• Exercise objective: There is one span to output from the data below: the lines starting at the line with "- cup [54,331,110,376]" and ending at the line with "alarm clock [602,241,660,312]". Output it exactly, ends included, nothing more.

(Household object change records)
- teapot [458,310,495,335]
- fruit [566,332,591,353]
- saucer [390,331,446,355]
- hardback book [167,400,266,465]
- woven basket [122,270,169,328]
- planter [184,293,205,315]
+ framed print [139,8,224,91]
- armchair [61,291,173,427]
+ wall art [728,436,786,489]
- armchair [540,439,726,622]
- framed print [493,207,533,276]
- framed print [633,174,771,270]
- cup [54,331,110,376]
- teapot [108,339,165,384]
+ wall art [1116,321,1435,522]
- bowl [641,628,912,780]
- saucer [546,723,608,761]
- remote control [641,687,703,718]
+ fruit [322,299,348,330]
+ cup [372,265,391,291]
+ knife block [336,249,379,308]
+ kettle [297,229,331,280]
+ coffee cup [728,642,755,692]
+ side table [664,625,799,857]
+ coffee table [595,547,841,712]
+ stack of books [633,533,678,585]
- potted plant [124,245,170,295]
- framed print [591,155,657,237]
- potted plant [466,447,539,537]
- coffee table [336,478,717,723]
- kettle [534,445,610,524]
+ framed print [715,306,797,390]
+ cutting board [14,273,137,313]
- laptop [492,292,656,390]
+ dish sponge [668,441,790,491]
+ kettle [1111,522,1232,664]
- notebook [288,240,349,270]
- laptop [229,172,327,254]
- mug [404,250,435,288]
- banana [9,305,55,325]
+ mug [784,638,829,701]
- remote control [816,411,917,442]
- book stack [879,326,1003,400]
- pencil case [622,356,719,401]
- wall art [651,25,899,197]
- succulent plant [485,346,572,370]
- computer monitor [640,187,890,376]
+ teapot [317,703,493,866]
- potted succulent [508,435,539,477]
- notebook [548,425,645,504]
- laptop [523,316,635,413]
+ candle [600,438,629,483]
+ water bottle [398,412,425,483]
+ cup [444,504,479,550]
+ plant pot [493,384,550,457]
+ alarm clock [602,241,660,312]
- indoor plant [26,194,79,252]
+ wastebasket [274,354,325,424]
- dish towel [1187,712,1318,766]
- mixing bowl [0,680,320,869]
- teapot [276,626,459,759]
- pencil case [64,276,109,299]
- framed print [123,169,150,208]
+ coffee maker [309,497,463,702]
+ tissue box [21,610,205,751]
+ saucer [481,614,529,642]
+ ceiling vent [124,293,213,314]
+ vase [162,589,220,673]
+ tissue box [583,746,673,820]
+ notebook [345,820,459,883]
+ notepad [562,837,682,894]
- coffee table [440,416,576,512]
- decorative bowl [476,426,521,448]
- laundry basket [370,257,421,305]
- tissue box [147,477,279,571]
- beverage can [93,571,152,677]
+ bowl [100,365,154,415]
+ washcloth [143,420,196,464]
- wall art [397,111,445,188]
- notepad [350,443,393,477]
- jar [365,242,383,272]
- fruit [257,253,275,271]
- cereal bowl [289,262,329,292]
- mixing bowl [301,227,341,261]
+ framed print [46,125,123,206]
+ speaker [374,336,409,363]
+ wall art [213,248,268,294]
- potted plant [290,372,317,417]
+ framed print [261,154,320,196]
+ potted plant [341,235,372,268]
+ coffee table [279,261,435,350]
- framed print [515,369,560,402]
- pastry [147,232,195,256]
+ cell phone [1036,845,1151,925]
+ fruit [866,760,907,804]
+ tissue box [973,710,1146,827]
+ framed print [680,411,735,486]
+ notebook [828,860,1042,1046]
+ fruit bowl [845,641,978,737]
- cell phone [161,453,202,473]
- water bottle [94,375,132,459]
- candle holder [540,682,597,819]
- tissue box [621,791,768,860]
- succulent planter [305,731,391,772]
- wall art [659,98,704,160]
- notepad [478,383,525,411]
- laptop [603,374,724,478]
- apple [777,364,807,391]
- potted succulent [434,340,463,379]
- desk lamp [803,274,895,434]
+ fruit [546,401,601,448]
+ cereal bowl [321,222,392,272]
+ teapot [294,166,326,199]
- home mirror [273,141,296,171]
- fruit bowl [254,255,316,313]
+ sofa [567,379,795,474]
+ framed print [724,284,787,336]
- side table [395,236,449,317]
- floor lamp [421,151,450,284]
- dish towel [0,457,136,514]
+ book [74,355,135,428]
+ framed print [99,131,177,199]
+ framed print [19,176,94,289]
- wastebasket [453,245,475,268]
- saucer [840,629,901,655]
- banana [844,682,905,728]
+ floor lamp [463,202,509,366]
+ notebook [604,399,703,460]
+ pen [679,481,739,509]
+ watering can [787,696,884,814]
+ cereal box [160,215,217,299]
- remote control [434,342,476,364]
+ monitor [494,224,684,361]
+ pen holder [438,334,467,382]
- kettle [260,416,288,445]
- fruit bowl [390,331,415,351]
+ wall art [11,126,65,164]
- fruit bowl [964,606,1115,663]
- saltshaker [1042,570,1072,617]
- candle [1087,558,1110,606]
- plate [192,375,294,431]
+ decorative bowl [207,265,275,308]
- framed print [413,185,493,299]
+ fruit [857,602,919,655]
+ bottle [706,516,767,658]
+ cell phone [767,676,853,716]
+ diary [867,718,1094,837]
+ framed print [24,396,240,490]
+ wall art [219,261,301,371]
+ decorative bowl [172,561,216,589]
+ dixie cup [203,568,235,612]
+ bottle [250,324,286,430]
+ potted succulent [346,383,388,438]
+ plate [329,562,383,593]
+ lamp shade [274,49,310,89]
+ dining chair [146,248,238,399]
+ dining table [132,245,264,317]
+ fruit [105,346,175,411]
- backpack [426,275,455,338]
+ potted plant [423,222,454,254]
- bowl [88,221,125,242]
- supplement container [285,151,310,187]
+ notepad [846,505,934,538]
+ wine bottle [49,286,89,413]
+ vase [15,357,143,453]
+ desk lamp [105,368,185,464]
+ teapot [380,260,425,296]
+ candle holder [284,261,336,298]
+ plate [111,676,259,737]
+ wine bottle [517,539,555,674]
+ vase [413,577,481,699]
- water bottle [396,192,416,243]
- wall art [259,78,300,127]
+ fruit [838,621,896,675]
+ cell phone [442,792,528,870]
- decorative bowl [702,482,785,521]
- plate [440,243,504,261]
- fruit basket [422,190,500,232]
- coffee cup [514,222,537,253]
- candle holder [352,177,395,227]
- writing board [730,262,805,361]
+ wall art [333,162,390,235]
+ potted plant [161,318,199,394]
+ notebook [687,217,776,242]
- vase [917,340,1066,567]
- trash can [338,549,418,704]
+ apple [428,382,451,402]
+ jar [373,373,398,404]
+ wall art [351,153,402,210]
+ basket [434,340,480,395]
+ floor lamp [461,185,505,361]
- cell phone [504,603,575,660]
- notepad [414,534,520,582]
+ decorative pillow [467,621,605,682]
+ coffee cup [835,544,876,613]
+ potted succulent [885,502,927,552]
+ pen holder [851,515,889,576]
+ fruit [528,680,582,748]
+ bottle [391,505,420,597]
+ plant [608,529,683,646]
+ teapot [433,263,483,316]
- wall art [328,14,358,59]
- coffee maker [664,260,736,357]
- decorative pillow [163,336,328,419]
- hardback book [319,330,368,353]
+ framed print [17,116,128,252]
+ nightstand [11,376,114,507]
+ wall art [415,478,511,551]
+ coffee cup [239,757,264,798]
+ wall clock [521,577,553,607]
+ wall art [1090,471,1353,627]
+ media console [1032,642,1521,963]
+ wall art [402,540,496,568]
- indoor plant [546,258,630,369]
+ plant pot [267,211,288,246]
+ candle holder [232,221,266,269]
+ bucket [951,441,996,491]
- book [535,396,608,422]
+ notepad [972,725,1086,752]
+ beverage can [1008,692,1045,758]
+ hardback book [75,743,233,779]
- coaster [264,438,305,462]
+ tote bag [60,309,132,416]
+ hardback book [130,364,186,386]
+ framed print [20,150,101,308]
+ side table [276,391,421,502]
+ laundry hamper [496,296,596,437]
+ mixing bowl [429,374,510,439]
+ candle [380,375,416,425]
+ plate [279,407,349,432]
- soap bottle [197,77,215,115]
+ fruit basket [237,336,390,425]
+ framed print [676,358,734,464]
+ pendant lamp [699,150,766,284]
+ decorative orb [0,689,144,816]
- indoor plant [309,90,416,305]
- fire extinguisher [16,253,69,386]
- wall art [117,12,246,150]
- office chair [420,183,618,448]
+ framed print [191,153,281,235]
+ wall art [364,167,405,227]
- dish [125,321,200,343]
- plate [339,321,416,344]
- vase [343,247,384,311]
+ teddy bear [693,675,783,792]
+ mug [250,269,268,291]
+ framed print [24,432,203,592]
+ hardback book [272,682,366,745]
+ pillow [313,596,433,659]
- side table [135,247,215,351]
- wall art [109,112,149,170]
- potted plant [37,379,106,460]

• Reply:
- cup [54,331,110,376]
- teapot [108,339,165,384]
+ wall art [1116,321,1435,522]
- bowl [641,628,912,780]
- saucer [546,723,608,761]
- remote control [641,687,703,718]
+ fruit [322,299,348,330]
+ cup [372,265,391,291]
+ knife block [336,249,379,308]
+ kettle [297,229,331,280]
+ coffee cup [728,642,755,692]
+ side table [664,625,799,857]
+ coffee table [595,547,841,712]
+ stack of books [633,533,678,585]
- potted plant [124,245,170,295]
- framed print [591,155,657,237]
- potted plant [466,447,539,537]
- coffee table [336,478,717,723]
- kettle [534,445,610,524]
+ framed print [715,306,797,390]
+ cutting board [14,273,137,313]
- laptop [492,292,656,390]
+ dish sponge [668,441,790,491]
+ kettle [1111,522,1232,664]
- notebook [288,240,349,270]
- laptop [229,172,327,254]
- mug [404,250,435,288]
- banana [9,305,55,325]
+ mug [784,638,829,701]
- remote control [816,411,917,442]
- book stack [879,326,1003,400]
- pencil case [622,356,719,401]
- wall art [651,25,899,197]
- succulent plant [485,346,572,370]
- computer monitor [640,187,890,376]
+ teapot [317,703,493,866]
- potted succulent [508,435,539,477]
- notebook [548,425,645,504]
- laptop [523,316,635,413]
+ candle [600,438,629,483]
+ water bottle [398,412,425,483]
+ cup [444,504,479,550]
+ plant pot [493,384,550,457]
+ alarm clock [602,241,660,312]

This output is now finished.